Mis compañeros (la mayoría) son muy ruidosos. No pueden estar un minuto callados. Se nota el cambio de clase o los descansos por la subida del volumen de las conversaciones. Dan golpes al suelo o a la mesa. Hacen ruidos con el boli o con lo que sea.
Hoy me han agotado, los ruidos, la gente, las conversaciones, tener que cambiamos para bajar menos de una hora en el taller, no poder hacer nada porque somos muchos. La gente me me pregunta cosas o qué hay que hacer como si yo fuera el profesor. La gente que habla y habla.
Por otra parte, he empatizado más con una persona maravillosa y me doy cuenta de que hay gente con una sensibilidad parecida.
Además voy pudiendo filtrar ruidos y conversaciones y puedo desconectar mientras una persona me sigue hablando.
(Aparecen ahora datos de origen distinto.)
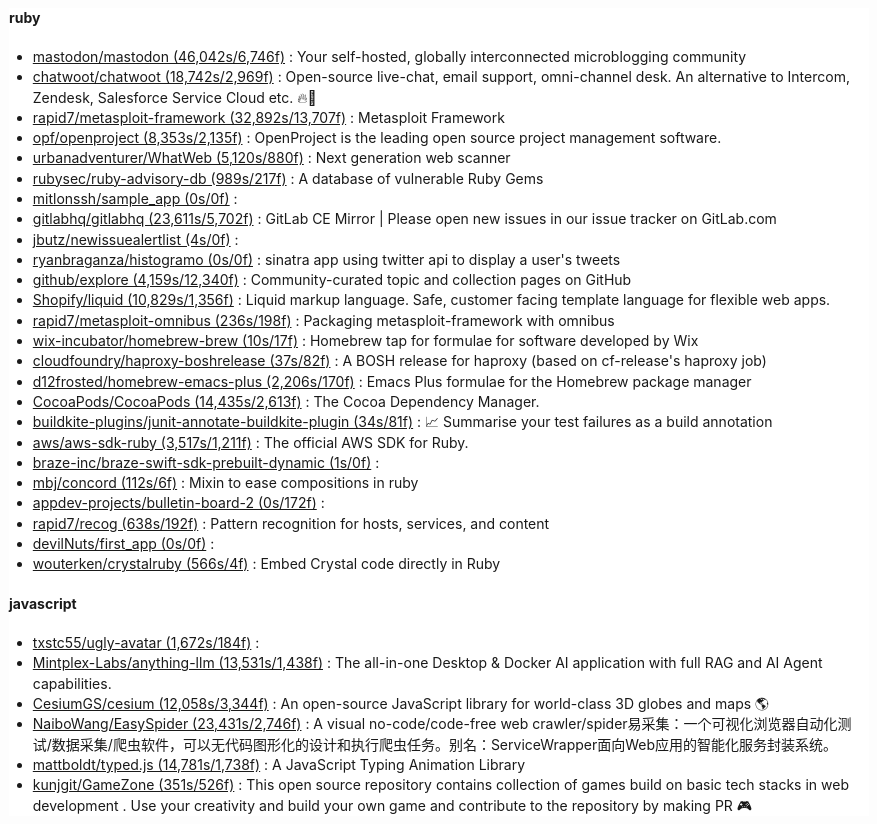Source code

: #### ruby
* [mastodon/mastodon (46,042s/6,746f)](https://github.com/mastodon/mastodon) : Your self-hosted, globally interconnected microblogging community
* [chatwoot/chatwoot (18,742s/2,969f)](https://github.com/chatwoot/chatwoot) : Open-source live-chat, email support, omni-channel desk. An alternative to Intercom, Zendesk, Salesforce Service Cloud etc. 🔥💬
* [rapid7/metasploit-framework (32,892s/13,707f)](https://github.com/rapid7/metasploit-framework) : Metasploit Framework
* [opf/openproject (8,353s/2,135f)](https://github.com/opf/openproject) : OpenProject is the leading open source project management software.
* [urbanadventurer/WhatWeb (5,120s/880f)](https://github.com/urbanadventurer/WhatWeb) : Next generation web scanner
* [rubysec/ruby-advisory-db (989s/217f)](https://github.com/rubysec/ruby-advisory-db) : A database of vulnerable Ruby Gems
* [mitlonssh/sample_app (0s/0f)](https://github.com/mitlonssh/sample_app) : 
* [gitlabhq/gitlabhq (23,611s/5,702f)](https://github.com/gitlabhq/gitlabhq) : GitLab CE Mirror | Please open new issues in our issue tracker on GitLab.com
* [jbutz/newissuealertlist (4s/0f)](https://github.com/jbutz/newissuealertlist) : 
* [ryanbraganza/histogramo (0s/0f)](https://github.com/ryanbraganza/histogramo) : sinatra app using twitter api to display a user's tweets
* [github/explore (4,159s/12,340f)](https://github.com/github/explore) : Community-curated topic and collection pages on GitHub
* [Shopify/liquid (10,829s/1,356f)](https://github.com/Shopify/liquid) : Liquid markup language. Safe, customer facing template language for flexible web apps.
* [rapid7/metasploit-omnibus (236s/198f)](https://github.com/rapid7/metasploit-omnibus) : Packaging metasploit-framework with omnibus
* [wix-incubator/homebrew-brew (10s/17f)](https://github.com/wix-incubator/homebrew-brew) : Homebrew tap for formulae for software developed by Wix
* [cloudfoundry/haproxy-boshrelease (37s/82f)](https://github.com/cloudfoundry/haproxy-boshrelease) : A BOSH release for haproxy (based on cf-release's haproxy job)
* [d12frosted/homebrew-emacs-plus (2,206s/170f)](https://github.com/d12frosted/homebrew-emacs-plus) : Emacs Plus formulae for the Homebrew package manager
* [CocoaPods/CocoaPods (14,435s/2,613f)](https://github.com/CocoaPods/CocoaPods) : The Cocoa Dependency Manager.
* [buildkite-plugins/junit-annotate-buildkite-plugin (34s/81f)](https://github.com/buildkite-plugins/junit-annotate-buildkite-plugin) : 📈 Summarise your test failures as a build annotation
* [aws/aws-sdk-ruby (3,517s/1,211f)](https://github.com/aws/aws-sdk-ruby) : The official AWS SDK for Ruby.
* [braze-inc/braze-swift-sdk-prebuilt-dynamic (1s/0f)](https://github.com/braze-inc/braze-swift-sdk-prebuilt-dynamic) : 
* [mbj/concord (112s/6f)](https://github.com/mbj/concord) : Mixin to ease compositions in ruby
* [appdev-projects/bulletin-board-2 (0s/172f)](https://github.com/appdev-projects/bulletin-board-2) : 
* [rapid7/recog (638s/192f)](https://github.com/rapid7/recog) : Pattern recognition for hosts, services, and content
* [devilNuts/first_app (0s/0f)](https://github.com/devilNuts/first_app) : 
* [wouterken/crystalruby (566s/4f)](https://github.com/wouterken/crystalruby) : Embed Crystal code directly in Ruby

#### javascript
* [txstc55/ugly-avatar (1,672s/184f)](https://github.com/txstc55/ugly-avatar) : 
* [Mintplex-Labs/anything-llm (13,531s/1,438f)](https://github.com/Mintplex-Labs/anything-llm) : The all-in-one Desktop & Docker AI application with full RAG and AI Agent capabilities.
* [CesiumGS/cesium (12,058s/3,344f)](https://github.com/CesiumGS/cesium) : An open-source JavaScript library for world-class 3D globes and maps 🌎
* [NaiboWang/EasySpider (23,431s/2,746f)](https://github.com/NaiboWang/EasySpider) : A visual no-code/code-free web crawler/spider易采集：一个可视化浏览器自动化测试/数据采集/爬虫软件，可以无代码图形化的设计和执行爬虫任务。别名：ServiceWrapper面向Web应用的智能化服务封装系统。
* [mattboldt/typed.js (14,781s/1,738f)](https://github.com/mattboldt/typed.js) : A JavaScript Typing Animation Library
* [kunjgit/GameZone (351s/526f)](https://github.com/kunjgit/GameZone) : This open source repository contains collection of games build on basic tech stacks in web development . Use your creativity and build your own game and contribute to the repository by making PR 🎮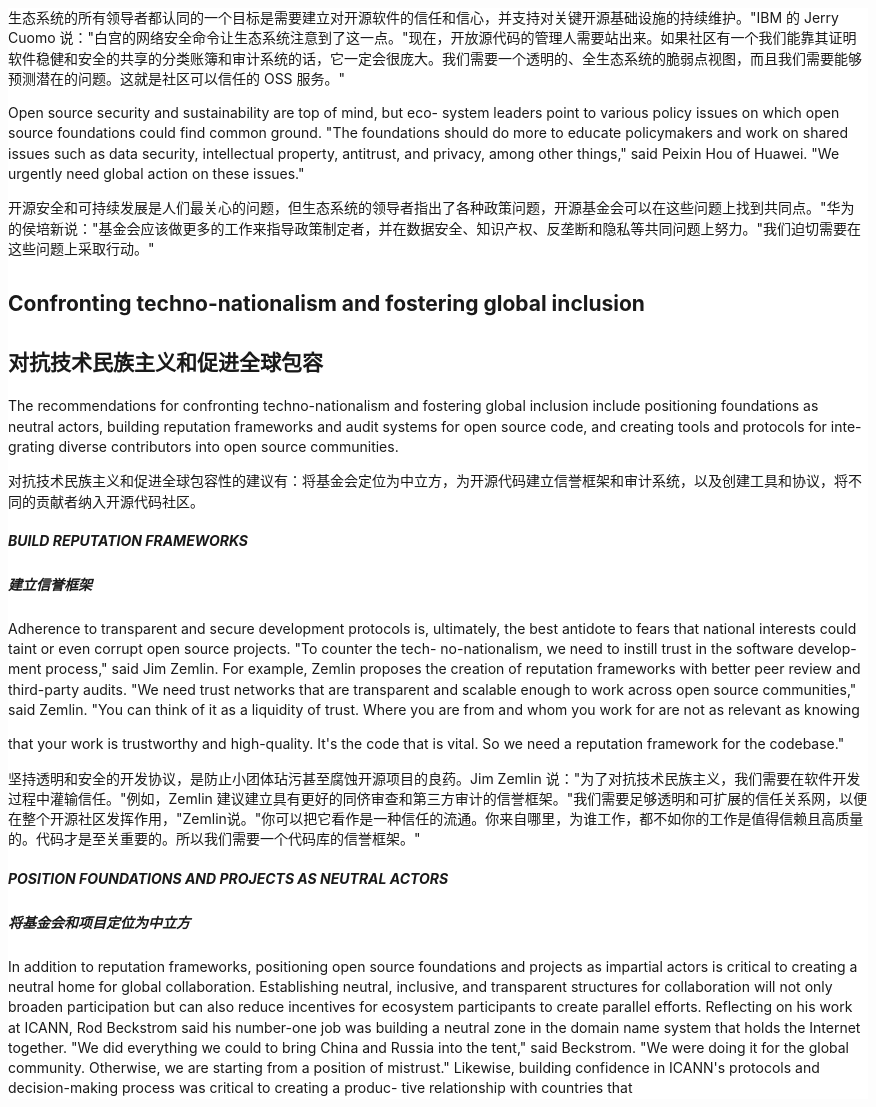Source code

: 生态系统的所有领导者都认同的一个目标是需要建立对开源软件的信任和信心，并支持对关键开源基础设施的持续维护。"IBM 的 Jerry Cuomo 说："白宫的网络安全命令让生态系统注意到了这一点。"现在，开放源代码的管理人需要站出来。如果社区有一个我们能靠其证明软件稳健和安全的共享的分类账簿和审计系统的话，它一定会很庞大。我们需要一个透明的、全生态系统的脆弱点视图，而且我们需要能够预测潜在的问题。这就是社区可以信任的 OSS 服务。"

Open source security and sustainability are top of mind, but eco-
system leaders point to various policy issues on which open source
foundations could find common ground. "The foundations should do more
to educate policymakers and work on shared issues such as data
security, intellectual property, antitrust, and privacy, among other
things," said Peixin Hou of Huawei. "We urgently need global action on
these issues."

开源安全和可持续发展是人们最关心的问题，但生态系统的领导者指出了各种政策问题，开源基金会可以在这些问题上找到共同点。"华为的侯培新说："基金会应该做更多的工作来指导政策制定者，并在数据安全、知识产权、反垄断和隐私等共同问题上努力。"我们迫切需要在这些问题上采取行动。"

Confronting techno-nationalism and fostering global inclusion
-------------------------------------------------------------

对抗技术民族主义和促进全球包容
-------------------------------------------------------------

The recommendations for confronting techno-nationalism and fostering
global inclusion include positioning foundations as neutral actors,
building reputation frameworks and audit systems for open source code,
and creating tools and protocols for inte- grating diverse
contributors into open source communities.

对抗技术民族主义和促进全球包容性的建议有：将基金会定位为中立方，为开源代码建立信誉框架和审计系统，以及创建工具和协议，将不同的贡献者纳入开源代码社区。

##### BUILD REPUTATION FRAMEWORKS

##### 建立信誉框架

Adherence to transparent and secure development protocols is,
ultimately, the best antidote to fears that national interests could
taint or even corrupt open source projects. "To counter the tech-
no-nationalism, we need to instill trust in the software develop- ment
process," said Jim Zemlin. For example, Zemlin proposes the creation
of reputation frameworks with better peer review and third-party
audits. "We need trust networks that are transparent and scalable
enough to work across open source communities," said Zemlin. "You can
think of it as a liquidity of trust. Where you are from and whom you
work for are not as relevant as knowing

that your work is trustworthy and high-quality. It's the code that is
vital. So we need a reputation framework for the codebase."

坚持透明和安全的开发协议，是防止小团体玷污甚至腐蚀开源项目的良药。Jim Zemlin 说："为了对抗技术民族主义，我们需要在软件开发过程中灌输信任。"例如，Zemlin 建议建立具有更好的同侪审查和第三方审计的信誉框架。"我们需要足够透明和可扩展的信任关系网，以便在整个开源社区发挥作用，"Zemlin说。"你可以把它看作是一种信任的流通。你来自哪里，为谁工作，都不如你的工作是值得信赖且高质量的。代码才是至关重要的。所以我们需要一个代码库的信誉框架。"

##### POSITION FOUNDATIONS AND PROJECTS AS NEUTRAL ACTORS

##### 将基金会和项目定位为中立方

In addition to reputation frameworks, positioning open source
foundations and projects as impartial actors is critical to creating a
neutral home for global collaboration. Establishing neutral,
inclusive, and transparent structures for collaboration will not only
broaden participation but can also reduce incentives for ecosystem
participants to create parallel efforts. Reflecting on his work at
ICANN, Rod Beckstrom said his number-one job was building a neutral
zone in the domain name system that holds the Internet together. "We
did everything we could to bring China and Russia into the tent," said
Beckstrom. "We were doing it for the global community. Otherwise, we
are starting from a position of mistrust." Likewise, building
confidence in ICANN's protocols and decision-making process was
critical to creating a produc- tive relationship with countries that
Es de mala educación decirle que se calle, es de mala educación o resulta muy brusco. Pero si intentas hacer otra cosa mientras te hablan, eso está mejor visto.
Me doy cuenta de que la mayoría de las asignaturas son de aprender conceptos. No tanto de fórmulas y números. Creo que lo puedo hacer bien.
Ahora es mañana y voy en un precioso tren, una unidad de tren eléctrica de la serie 446, que tiene motores de continua controlados por chopper. No sabía todo eso hace unas semanas. La tensión en catenaria, la serie, si, el resto no. He decidido cambiar mi destino e ir a un sitio donde nunca he ido en tren y, a partir de ahí, improvisar.